Hari Siwa Ratri, Dewa Siwa, Majagra
Catatan Ketut Jagra
Manusia kerap disebut sebagai makhluk tidak sempurna. Salah satu
ketidaksempurnaannya, yakni sering dan mudah lupa. Jangankan sesuatu yang sudah
terjadi puluhan tahun silam, terhadap peristiwa yang dilalui beberapa saat lalu
pun manusia kerap kali begitu susah untuk mengingatnya. Tidak hanya sering dan
mudah lupa terhadap apa yang dilakukannya, manusia juga teramat sering lupa
dengan kesejatian dirinya.
Kedua pesan ini terasa amat
sederhana, memang. Namun, pesan itu sungguh tidaklah sederhana makna. Tutur, dalam kosa kata Jawa Kuno
bermakna ‘ingat’. Makna ini diselaraskan dengan makna kata jagra yakni ‘sadar’. Logikanya, hanya orang yang sadar yang bisa
ingat. Terlebih lagi ingat akan hakikat jati diri (yan matutur ikang atma ri jatinya).

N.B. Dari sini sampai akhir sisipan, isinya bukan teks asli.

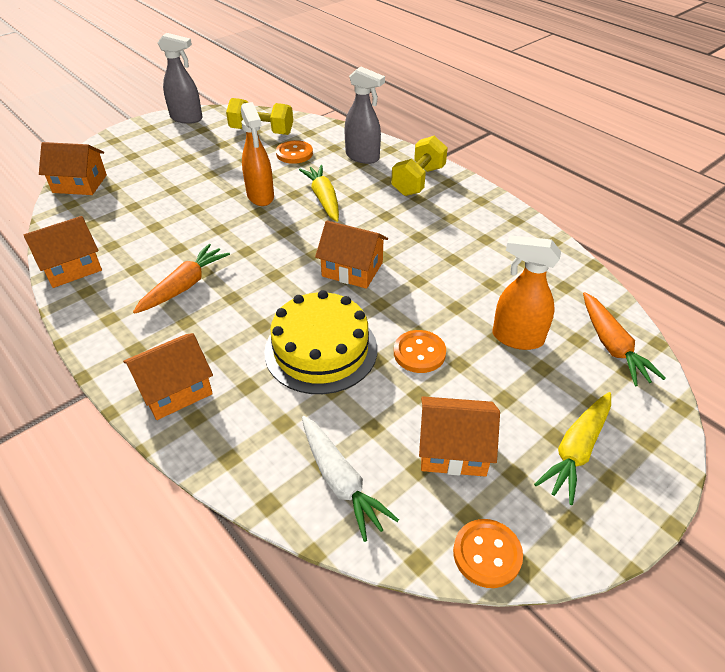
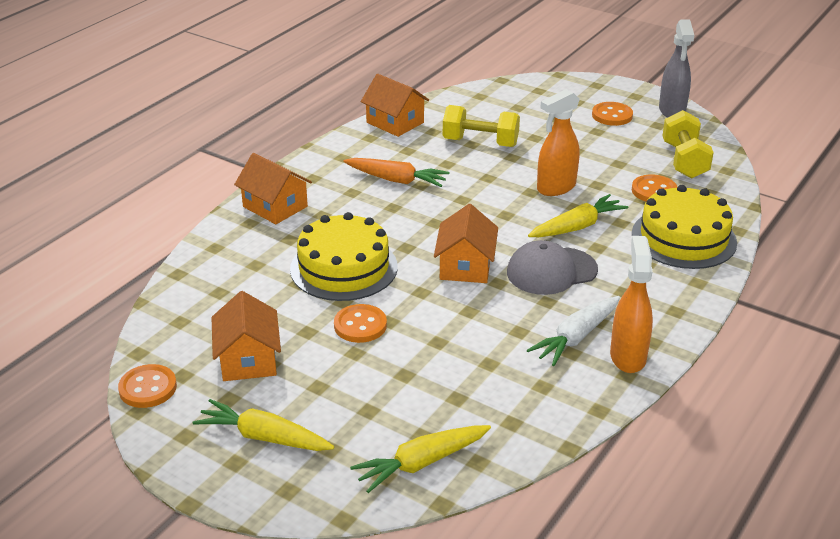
camera: 75 degrees right, 10 degrees down
orange house [39,142,107,195] -> none
white carrot [302,416,399,542] -> white carrot moved to [527,296,620,366]
grey spray bottle [344,67,385,164] -> yellow cake [632,185,737,269]
yellow dumbbell [391,136,448,196] -> yellow dumbbell moved to [443,105,520,147]
orange spray bottle [493,235,561,350] -> orange spray bottle moved to [610,236,653,373]
orange carrot [583,292,666,386] -> yellow carrot [350,425,491,493]
none -> grey cap [507,240,598,295]
none -> orange button [592,102,633,126]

Kesadaran akan hakikat jati diri
itu akan mendorong pada kesadaran untuk senantiasa ingat kepada asal mula dan
ke mana kita akan kembali (sangkan
paraning dumadi). Suatu pemahaman yang bisa disepadankan dengan kesadaran
seorang sajjana yang senantiasa tan
wismreti sangkan nikang hayun teka (tidak pernah lupa dari mana datangnya
anugerah dan kerahayuan itu). Artinya, kesadaran pada wilayah duniawi akan
segera dijemput pula dengan kesadaran pada wilayah rohani.
Lantas, manakala orang-orang tua
di rumah berucap, ngeraos ento aluh, sakewala nutur ane keweh, barangkali
segera akan bisa kita pahami. lantaran, esensi orang nutur tidak semata ucap, tapi apa isi ucapan itu. Terpenting lagi,
seberapa ucap itu mampu membangunkan kesadaran seseorang.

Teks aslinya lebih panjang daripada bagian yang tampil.